La crise libyenne au cœur du nouveau mandat d’Al Sissi au sein de l’Union Africaine

La crise libyenne au cœur du nouveau mandat d’Al Sissi au sein de l’Union Africaine

En Ethiopie, le 32eme Sommet de l’Union Africaine a marqué les esprits par le passage de relais entre le Président Rwandais Paul Kagamé et l’Egyptien Abdel Fattah Sissi. Ce dernier a été perçu comme un challenger de moindre envergure que son prédécesseur, très apprécié par la communauté africaine, pour avoir soufflé un vent de changement au sein de l’Union Africaine.

Le président Paul Kagamé a entrepris au cours de son mandat de larges reformes qui ont bénéficié pour la première fois d’un consensus généralpour la plupart des pays africains. Cet intégrationniste a pu influencer l’Organisation sur l’adoption de nouvelles orientations capitales.

Parmi ses orientations sur lesquelles le Rwandais a travaillé était l’accord signe en Mars 2018 par 50 des 55 pays africains pour créer une zone de libre-échange aboutissant à un marché unique avec libre circulation des marchandises et des hommes. Autre orientation qui a été bien accueillie au sein de l’Organisation est celle de la mise en place d’un Fonds pour la paix, destiné à financer les réponses aux crises securitaires sur le continent.

L’élan réformateur a aussi porté sur l’autofinancement de l’UA, un point stratégique sur lequel Paul Kagamé a fait l’objet d’une proposition de taxe de 0.2 % sur les importations.
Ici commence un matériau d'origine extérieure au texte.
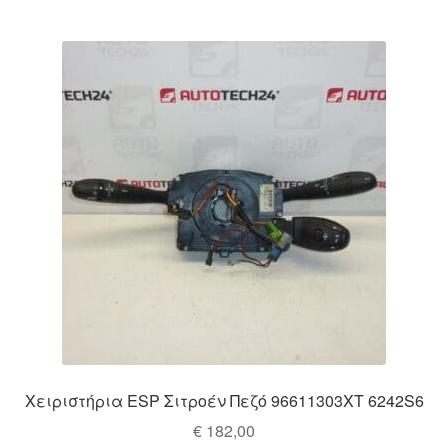
Χειριστήρια ESP Σιτροέν Πεζό 96611303XT 6242S6
€
182,00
Toutes les craintes aujourd’hui s’orientent vers une tentative de la part du Président Egyptien de casser cet élan réformateur et reculer sur certaines propositions comme celles de la taxe sur les importations acceptée par nombreux pays africains.

L’autre plus grand souci est celui du dossier libyen sur lequel Moussa Faki Mahamat et de Smaïl Chergui, les deux personnalités politiques clés de la Commission de l'UA travaillent pour pousser l’Organisation à jouer le rôle d’un médiateur régional de poids au même titre que l’ONU, l’Italie ou encore l’Egypte, qui sous le règne d’Abdel Fattah Sissi est présentée comme un allié militaire de taille du Maréchal Aftar,  l’homme fort de l’Est de la Lybie contre les rebelles de Tripoli et de Misrata.

Sur cette délicate question, le Président Tunisien Beji Caïd Essebsi, s’est montré plus prudent, et a averti le président Al Sissi sur l’ingérence accrue sur le terrain libyen qui a favorisé un chaos durable et a multiplié les réseaux criminels, les milices armées et les contrebandiers de tout genre. Depuis Addis-Abeba, il a appelé plutôt à faire émerger une solution libyo-libyenne avec l’aide de l’ONU et de ne pas s’hasarder davantage dans cette équation compliquée.

Les divergences au sein de l’UA sur la Lybie semblent encore très palpables et tout porte à croire que le Président Al Sissi va impliquer l’UA dans sa quête d’influence sur le territoire libyen.